Can Haskell's garbage collector prematurely collect "inner" objects?

You talk about question 2 in terms of a "risk". This is a curious choice of phrasing: how would such GC behavior affect you negatively? In practice, GHC will probably not collect your sub-object. In principle, a sufficiently smart GC might do so if it has enough insight into how your program behaves, e.g. through inlining. The point of garbage collection is that it only occurs for objects you won't use again. If you're not using them again, why is it a "risk" that they might be collected? Rather most people would see it as a benefit! This obsolete object can be collected early, freeing up memory for objects which are presently more important. So again, I suggest thinking more about why you consider this a risk: if you consider it dangerous, probably either your assumptions or your program are broken.


The simple answer to (2) is "no". GHC's garbage collector is designed so that if a multi-field value is marked as "used", all of its fields (its "inner objects") are also marked as "used". As @amalloy has pointed out, this is not necessarily a good thing. It would probably be better if an unused object could be garbage collected even if it was a field of some used object. However, designing a garbage collector to do this is difficult and mostly pointless (as I'll explain in a minute), which also helps answer (3): yes, it's pretty much guaranteed that the GHC garbage collector will never be redesigned to collect "inner objects" from in-use "outer objects".

The reason designing a garbage collector to collect unused fields of used objects is pointless is that this is something that can better be accomplished during compilation, by applying appropriate optimizations. Consider the following program:

import Data.ByteString (ByteString)
import qualified Data.ByteString as BS

data Car = Car { carName :: String, carFunctionality :: ByteString }

main :: IO ()
main = do
  complexFunctionality <- BS.readFile "/etc/passwd"
  let myCar = Car {
        carName = "myCar",
        carFunctionality = complexFunctionality }
  print $ carName myCar
  print "done with myCar"

If you compile this with optimizations and dump the optimized code, using:

ghc -O2 Example1.hs -fforce-recomp -ddump-simpl -dsuppress-all -dsuppress-uniques

the resulting optimized code (which is admittedly hard to read) is equivalent to:

main = do
    BS.readFile "/etc/passwd"
    print "myCar"
    print "done with myCar"

(In fact, if you compile this version instead, the resulting optimized code is exactly the same as the optimized code for the original main.)

GHC does not optimize away the readFile itself, because it's an I/O operation, and GHC does not optimize away I/O operations, even if they "obviously" have no effect. But, the result of the readFile is ignored, which means that -- effectively -- the carProperties ByteString can be garbage collected immediately after the readFile statement. For that matter, the Car object is optimized away entirely, so it is never created much less garbage collected.

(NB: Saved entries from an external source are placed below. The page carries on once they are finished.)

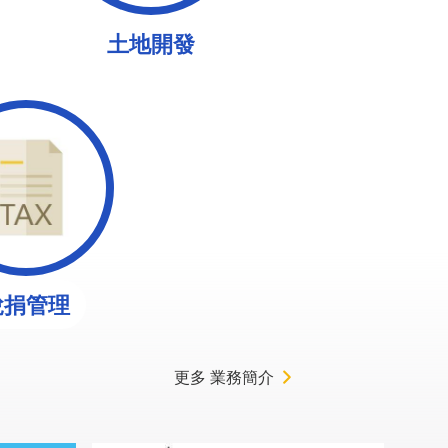
土地開發
稅捐管理
更多 業務簡介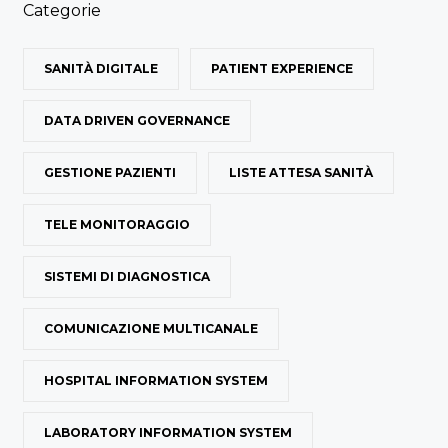
Categorie
SANITÀ DIGITALE
PATIENT EXPERIENCE
DATA DRIVEN GOVERNANCE
GESTIONE PAZIENTI
LISTE ATTESA SANITÀ
TELE MONITORAGGIO
SISTEMI DI DIAGNOSTICA
COMUNICAZIONE MULTICANALE
HOSPITAL INFORMATION SYSTEM
LABORATORY INFORMATION SYSTEM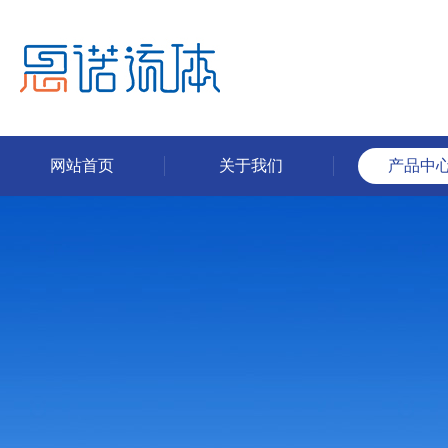
网站首页
关于我们
产品中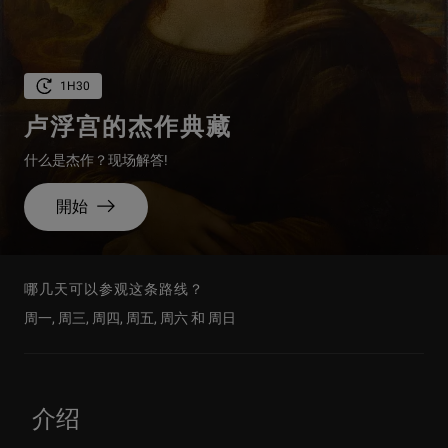
1H30
卢浮宫的杰作典藏
什么是杰作？现场解答!
開始
哪几天可以参观这条路线？
周一, 周三, 周四, 周五, 周六 和 周日
介绍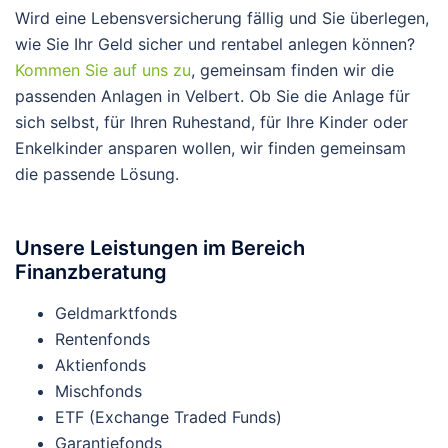
Wird eine Lebensversicherung fällig und Sie überlegen,
wie Sie Ihr Geld sicher und rentabel anlegen können?
Kommen Sie auf uns zu
, gemeinsam finden wir die
passenden Anlagen in Velbert. Ob Sie die Anlage für
sich selbst, für Ihren Ruhestand, für Ihre Kinder oder
Enkelkinder ansparen wollen, wir finden gemeinsam
die passende Lösung.
Unsere Leistungen im Bereich
Finanzberatung
Geldmarktfonds
Rentenfonds
Aktienfonds
Mischfonds
ETF (Exchange Traded Funds)
Garantiefonds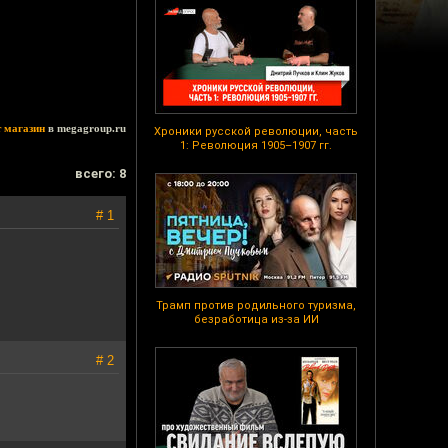
т магазин
в megagroup.ru
Хроники русской революции, часть
1: Революция 1905–1907 гг.
всего: 8
# 1
Трамп против родильного туризма,
безработица из-за ИИ
# 2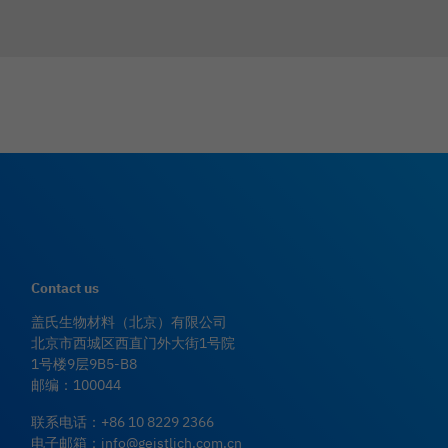
Contact us
盖氏生物材料（北京）有限公司
北京市西城区西直门外大街1号院
1号楼9层9B5-B8
邮编：100044
联系电话：
+86 10 8229 2366
电子邮箱：
info@geistlich.com.cn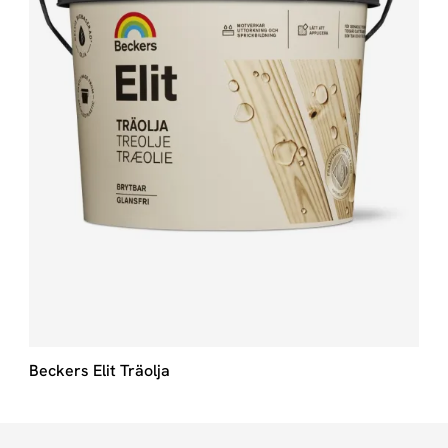
Beckers Elit Träolja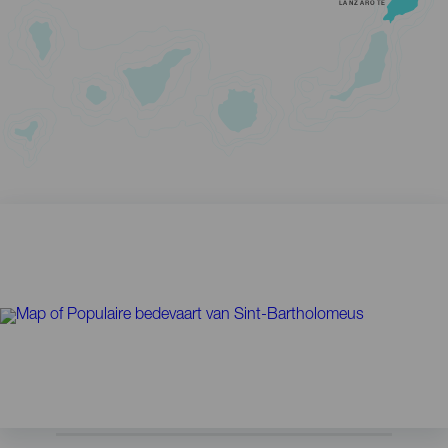
LANZAROTE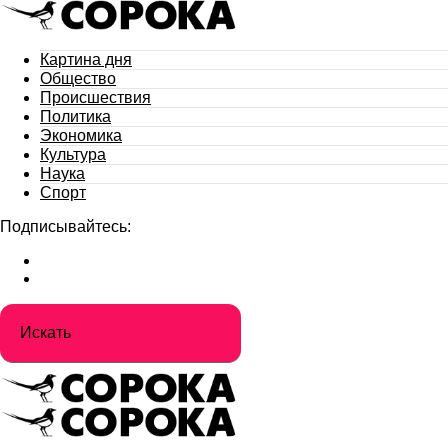
Картина дня
Общество
Происшествия
Политика
Экономика
Культура
Наука
Спорт
Подписывайтесь: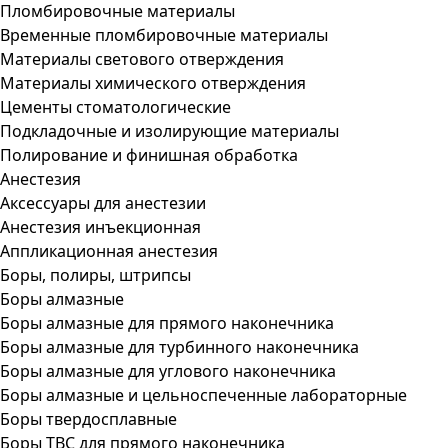
Пломбировочные материалы
Временные пломбировочные материалы
Материалы светового отверждения
Материалы химического отверждения
Цементы стоматологические
Подкладочные и изолирующие материалы
Полирование и финишная обработка
Анестезия
Аксессуары для анестезии
Анестезия инъекционная
Аппликационная анестезия
Боры, полиры, штрипсы
Боры алмазные
Боры алмазные для прямого наконечника
Боры алмазные для турбинного наконечника
Боры алмазные для углового наконечника
Боры алмазные и цельноспеченные лабораторные
Боры твердосплавные
Боры ТВС для прямого наконечника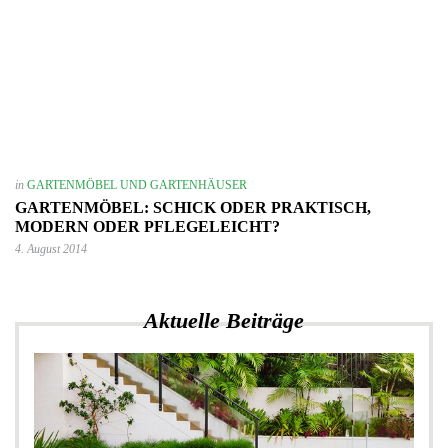
in
GARTENMÖBEL UND GARTENHÄUSER
GARTENMÖBEL: SCHICK ODER PRAKTISCH,
MODERN ODER PFLEGELEICHT?
4. August 2014
Aktuelle Beiträge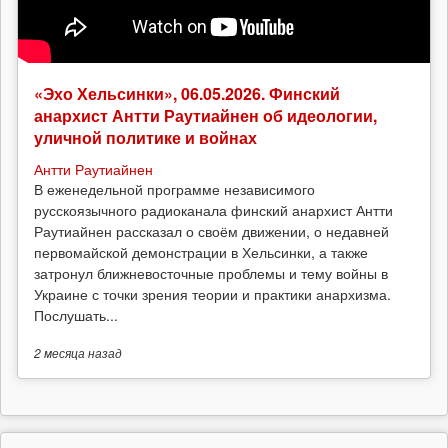
«Эхо Хельсинки», 06.05.2026. Финский
анархист Антти Раутиайнен об идеологии,
уличной политике и войнах
Антти Раутиайнен
В еженедельной программе независимого
русскоязычного радиоканала финский анархист Антти
Раутиайнен рассказал о своём движении, о недавней
первомайской демонстрации в Хельсинки, а также
затронул ближневосточные проблемы и тему войны в
Украине с точки зрения теории и практики анархизма.
Послушать...
2 месяца
назад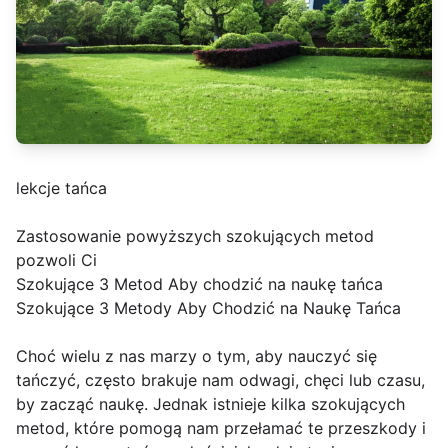
lekcje tańca
Zastosowanie powyższych szokujących metod
pozwoli Ci
Szokujące 3 Metod Aby chodzić na naukę tańca
Szokujące 3 Metody Aby Chodzić na Naukę Tańca
Choć wielu z nas marzy o tym, aby nauczyć się
tańczyć, często brakuje nam odwagi, chęci lub czasu,
by zacząć naukę. Jednak istnieje kilka szokujących
metod, które pomogą nam przełamać te przeszkody i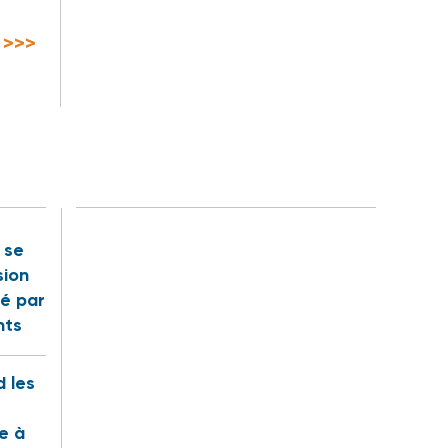
) >>>
t se
sion
é par
nts
 les
te à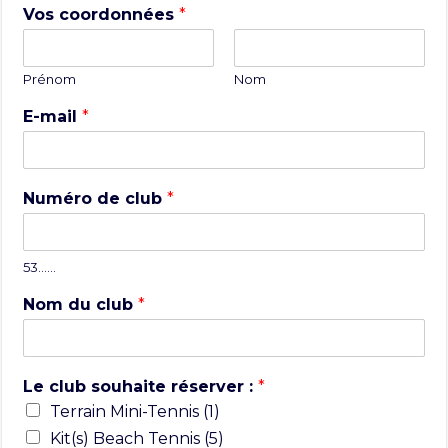
Vos coordonnées
*
Prénom
Nom
E-mail
*
Numéro de club
*
53……
Nom du club
*
Le club souhaite réserver :
*
Terrain Mini-Tennis (1)
Kit(s) Beach Tennis (5)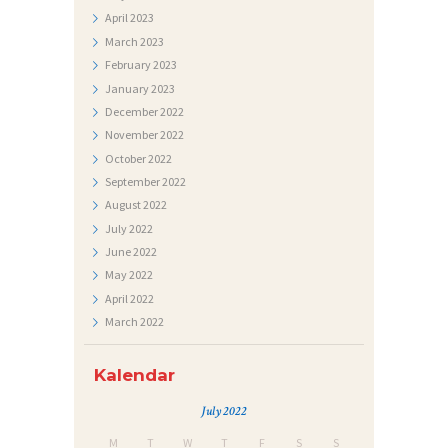
April
2023
March
2023
February
2023
January
2023
December
2022
November
2022
October
2022
September
2022
August
2022
July
2022
June
2022
May
2022
April
2022
March
2022
Kalendar
July 2022
M
T
W
T
F
S
S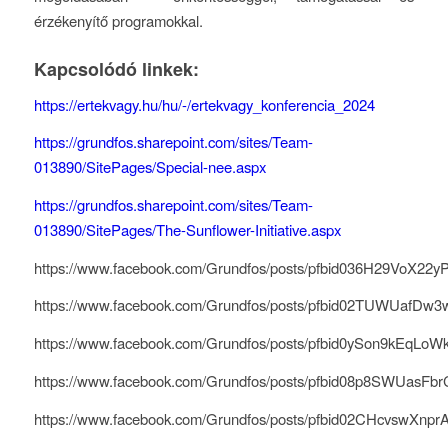
érzékenyítő programokkal.
Kapcsolódó linkek:
https://ertekvagy.hu/hu/-/ertekvagy_konferencia_2024
https://grundfos.sharepoint.com/sites/Team-
013890/SitePages/Special-nee.aspx
https://grundfos.sharepoint.com/sites/Team-
013890/SitePages/The-Sunflower-Initiative.aspx
https://www.facebook.com/Grundfos/posts/pfbid036H29V
https://www.facebook.com/Grundfos/posts/pfbid02TUWUa
https://www.facebook.com/Grundfos/posts/pfbid0ySon9kE
https://www.facebook.com/Grundfos/posts/pfbid08p8SW
https://www.facebook.com/Grundfos/posts/pfbid02CHcvsw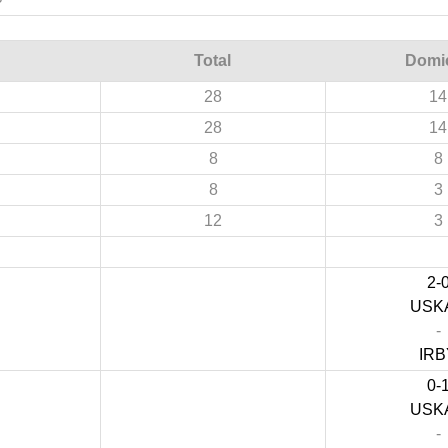
Total
Domic
28
14
28
14
8
8
8
3
12
3
2-
USK
-
IRB
0-
USK
-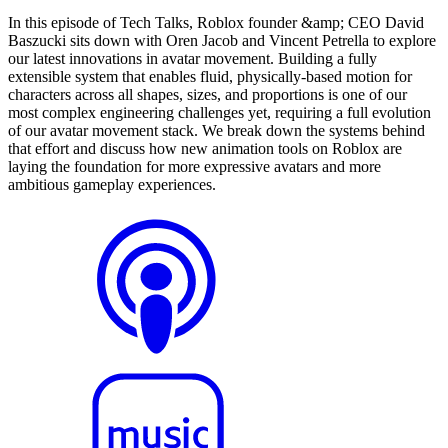
In this episode of Tech Talks, Roblox founder &amp; CEO David
Baszucki sits down with Oren Jacob and Vincent Petrella to explore
our latest innovations in avatar movement. Building a fully
extensible system that enables fluid, physically-based motion for
characters across all shapes, sizes, and proportions is one of our
most complex engineering challenges yet, requiring a full evolution
of our avatar movement stack. We break down the systems behind
that effort and discuss how new animation tools on Roblox are
laying the foundation for more expressive avatars and more
ambitious gameplay experiences.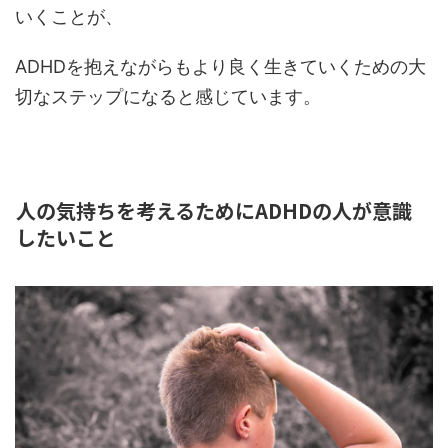
いくことが、
ADHDを抱えながらもより良く生きていくための大
切なステップになると感じています。
人の気持ちを考えるためにADHDの人が意識
したいこと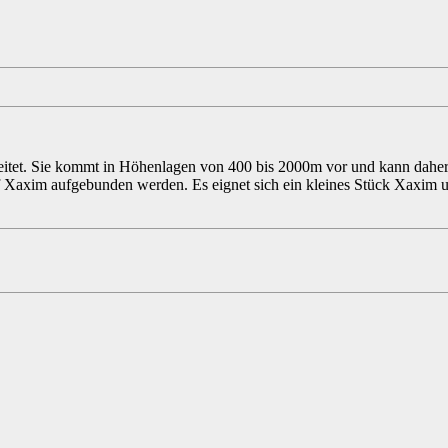
reitet. Sie kommt in Höhenlagen von 400 bis 2000m vor und kann daher 
e auf Xaxim aufgebunden werden. Es eignet sich ein kleines Stück Xaxi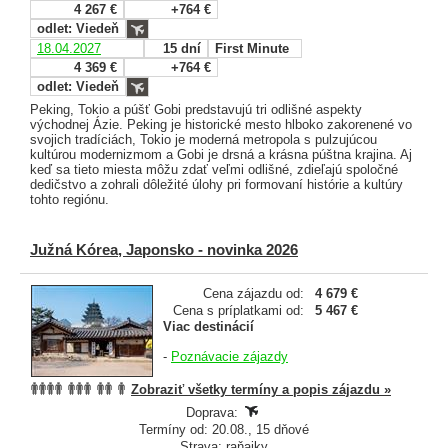
4 267 €
+764 €
odlet: Viedeň
18.04.2027
15 dní
First Minute
4 369 €
+764 €
odlet: Viedeň
Peking, Tokio a púšť Gobi predstavujú tri odlišné aspekty
východnej Ázie. Peking je historické mesto hlboko zakorenené vo
svojich tradíciách, Tokio je moderná metropola s pulzujúcou
kultúrou modernizmom a Gobi je drsná a krásna púštna krajina. Aj
keď sa tieto miesta môžu zdať veľmi odlišné, zdieľajú spoločné
dedičstvo a zohrali dôležité úlohy pri formovaní histórie a kultúry
tohto regiónu.
Južná Kórea, Japonsko - novinka 2026
Cena zájazdu od:
4 679 €
Cena s príplatkami od:
5 467 €
Viac destinácií
-
Poznávacie zájazdy
Zobraziť všetky termíny a popis zájazdu »
Doprava:
Termíny od: 20.08., 15 dňové
Strava: raňajky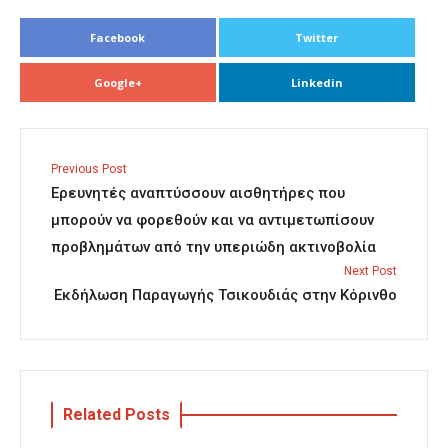
Facebook
Twitter
Google+
Linkedin
Previous Post
Ερευνητές αναπτύσσουν αισθητήρες που
μπορούν να φορεθούν και να αντιμετωπίσουν
προβλημάτων από την υπεριώδη ακτινοβολία
Next Post
Εκδήλωση Παραγωγής Τσικουδιάς στην Κόρινθο
Related Posts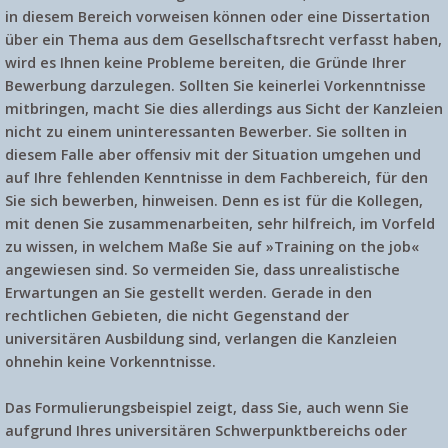
in diesem Bereich vorweisen können oder eine Dissertation
über ein Thema aus dem Gesellschaftsrecht verfasst haben,
wird es Ihnen keine Probleme bereiten, die Gründe Ihrer
Bewerbung darzulegen. Sollten Sie keinerlei Vorkenntnisse
mitbringen, macht Sie dies allerdings aus Sicht der Kanzleien
nicht zu einem uninteressanten Bewerber. Sie sollten in
diesem Falle aber offensiv mit der Situation umgehen und
auf Ihre fehlenden Kenntnisse in dem Fachbereich, für den
Sie sich bewerben, hinweisen. Denn es ist für die Kollegen,
mit denen Sie zusammenarbeiten, sehr hilfreich, im Vorfeld
zu wissen, in welchem Maße Sie auf »Training on the job«
angewiesen sind. So vermeiden Sie, dass unrealistische
Erwartungen an Sie gestellt werden. Gerade in den
rechtlichen Gebieten, die nicht Gegenstand der
universitären Ausbildung sind, verlangen die Kanzleien
ohnehin keine Vorkenntnisse.
Das Formulierungsbeispiel zeigt, dass Sie, auch wenn Sie
aufgrund Ihres universitären Schwerpunktbereichs oder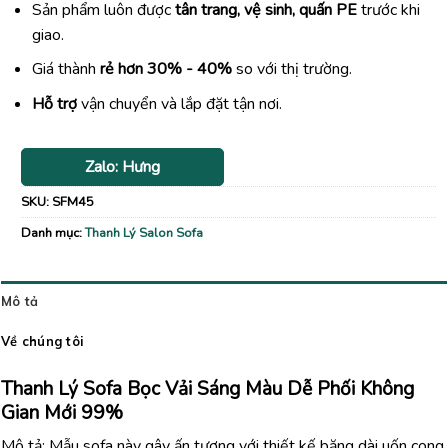
Sản phẩm luôn được
tân trang, vệ sinh, quấn PE
trước khi
giao.
Giá thành
rẻ hơn 30% - 40%
so với thị trường.
Hỗ trợ
vận chuyển và lắp đặt tận nơi.
Zalo: Hưng
SKU:
SFM45
Danh mục:
Thanh Lý Salon Sofa
Mô tả
Về chúng tôi
Thanh Lý Sofa Bọc Vải Sáng Màu Dễ Phối Không
Gian Mới 99%
Mô tả: Mẫu sofa này gây ấn tượng với thiết kế băng dài uốn cong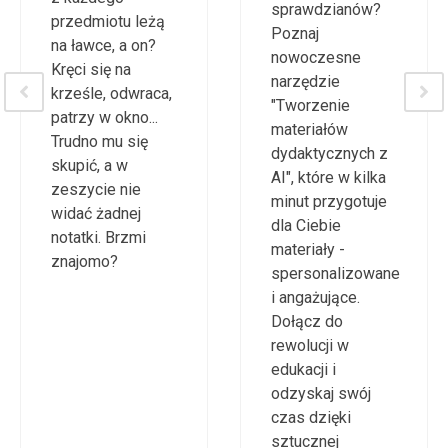
sprawdzianów?
przedmiotu leżą
Poznaj
na ławce, a on?
nowoczesne
Kręci się na
narzędzie
krześle, odwraca,
"Tworzenie
patrzy w okno...
materiałów
Trudno mu się
dydaktycznych z
skupić, a w
AI", które w kilka
zeszycie nie
minut przygotuje
widać żadnej
dla Ciebie
notatki. Brzmi
materiały -
znajomo?
spersonalizowane
i angażujące.
Dołącz do
rewolucji w
edukacji i
odzyskaj swój
czas dzięki
sztucznej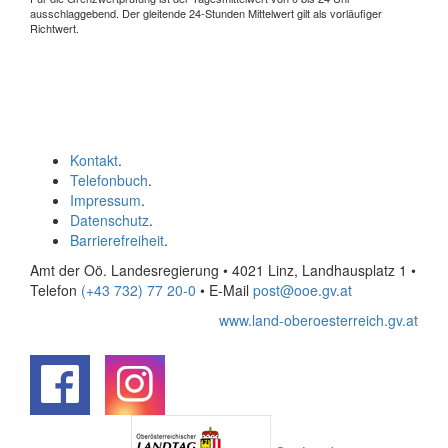
ausschlaggebend. Der gleitende 24-Stunden Mittelwert gilt als vorläufiger
Richtwert.
Kontakt
.
Telefonbuch
.
Impressum
.
Datenschutz
.
Barrierefreiheit
.
Amt der Oö. Landesregierung • 4021 Linz, Landhausplatz 1
•
Telefon
(+43 732) 77 20-0
• E-Mail
post@ooe.gv.at
www.land-oberoesterreich.gv.at
.
.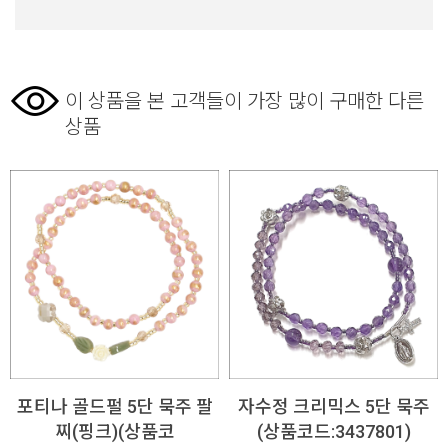
이 상품을 본 고객들이 가장 많이 구매한 다른
상품
포티나 골드펄 5단 묵주 팔
자수정 크리믹스 5단 묵주
찌(핑크)(상품코
(상품코드:3437801)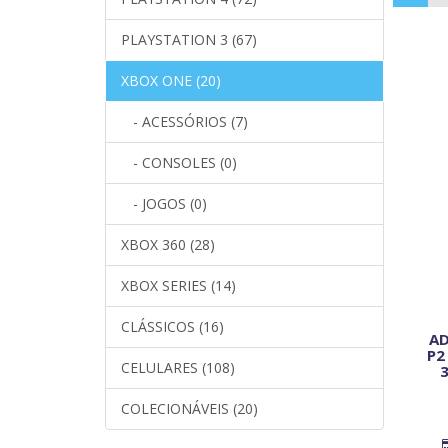
PLAYSTATION 3 (67)
XBOX ONE (20)
- ACESSÓRIOS (7)
- CONSOLES (0)
- JOGOS (0)
XBOX 360 (28)
XBOX SERIES (14)
CLÁSSICOS (16)
AD
P2
CELULARES (108)
COLECIONÁVEIS (20)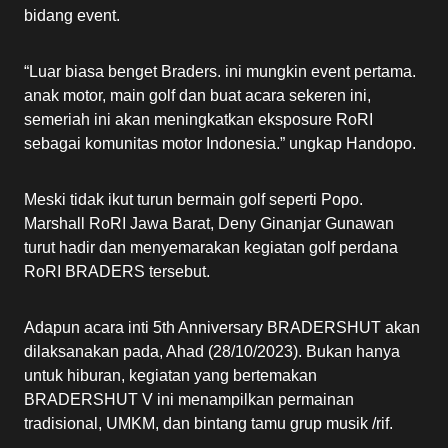
bidang event.
“Luar biasa benget Braders. ini mungkin event pertama.
anak motor, main golf dan buat acara sekeren ini,
semeriah ini akan meningkatkan eksposure RoRI
sebagai komunitas motor Indonesia.” ungkap Handopo.
Meski tidak ikut turun bermain golf seperti Popo.
Marshall RoRI Jawa Barat, Deny Ginanjar Gunawan
turut hadir dan menyemarakan kegiatan golf perdana
RoRI BRADERS tersebut.
Adapun acara inti 5th Anniversary BRADERSHUT akan
dilaksanakan pada, Ahad (28/10/2023). Bukan hanya
untuk hiburan, kegiatan yang bertemakan
BRADERSHUT V ini menampilkan permainan
tradisional, UMKM, dan bintang tamu grup musik /rif.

So, the bottom line is that compile-time optimizations can usually realize most of the benefits of "inner object garbage collection" by eliminating the dependency of an "outer object" on an "inner object" in the first place, which means that the garbage collector itself doesn't need any special functionality to identify and collect "inner objects", as they'll naturally be collected as unused objects in the optimized code.


There are some cases where an optimization in GHC's GC algorithm can cause it to collect unused fields in a data type. This section of the heap object documentation describes a type of heap object, the selector thunk, which is created from certain code specifically to enable this optimization.

Selector thunks are generated for any function which of the form \x -> case x of Pat n1 n2 n3 ... -> nk. IE, a function that matches a single constructor and returns exactly one field from it. When the garbage collector encounters a selector thunk applied to a value, it will look ahead. If the value is already evaluated and matches the expected constructor, it will rewrite the thunk to be a direct reference to that field, removing a reference to the containing data value. If the containing value is no longer reachable from the GC roots, it value is forgotten and will be collected by the garbage collector along with anything it contained which is no longer reachable.

This process can result in situations where unused record fields get collected while you still might think of the current state as having the whole record closed over by an unevaluated expression. But this is both a rare situation and you need a somewhat sophisticated mental model for how laziness works to even recognize when laziness says it might be keeping more in memory than necessary.